**COSA SI CHIEDE**:
Riprendi la recensione su «Pentagrammi» di Marco Furia e continuala dopo l'ultima frase.

**BRANO DA LEGGERE**:
Libri di arte, poesia e filosofia

La parola verso proviene dal verbo latino vertere, cioè «capovolgere», in particolare la terra con un aratro. Il verso è allora un solco, una linea dritta in cui l’uomo col proprio lavoro pone i suoi semi che germoglieranno: nel verso, così, convergono la linearità naturale degli eventi e l’impegno fruttifero del pensiero umano.

sabato 11 febbraio 2012

Marco Furia


 
Marco Furia, Pentagrammi, con una nota critica di Mario Fresa e sette grafiche-collages di Bruno Conte (di cui una fuori testo), Edizioni L’Arca Felice, collana «Coincidenze», Salerno 2009, pp. 48.

pentagrammi
 

La poesia di Marco Furia presenta caratteri di estrema ed esplosiva mobilità interna, la cui debordante energia si mostra capace di trasformare lo strumento della parola in un evento fortemente creativo, divenendo, esso stesso, una forma autonoma di vita (poiché «immaginare un linguaggio significa immaginare una forma di vita», Wittgenstein, Ricerche filosofiche, 19). Si apre, così, un mondo nuovo e inaudito, parallelo e altro rispetto a quello “ordinario” che solitamente viviamo: un canto alto e scardinante, che sempre sa  plasmare e moltiplicare un’esistenza ulteriore, scompaginando e sovvertendo gli usati meccanismi della quotidiana comunicazione.

Righe del dataset:

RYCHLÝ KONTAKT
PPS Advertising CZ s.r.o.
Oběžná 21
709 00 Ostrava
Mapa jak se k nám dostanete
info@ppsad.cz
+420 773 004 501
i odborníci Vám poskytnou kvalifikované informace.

**LA TUA RISPOSTA**:
Marco Furia (Genova 1952), poeta e saggista, già collaboratore di Adriano Spatola, ha pubblicato questi libri di poesia: Effemeride (Tam Tam, 1984); Mappaluna (Tam Tam, 1985), Arrivano i nostri (in «Fermenti letterari 1988», Oceania Edizioni, 1988); Efelidi (Anterem, 1989); Bouquet (Anterem, 1992), Minime topografie (Anterem, 1997); Forma di vita (Anterem, 1998); Menzioni (Anterem, 2002), Impressi stili (Anterem, 2005). Svolge intensa attività critica. Ha partecipato a numerose manifestazioni con lettura di propri versi, per alcuni dei quali sono state composte partiture da Francesco Bellomi e  Roberto Gianotti. È redattore di «Anterem».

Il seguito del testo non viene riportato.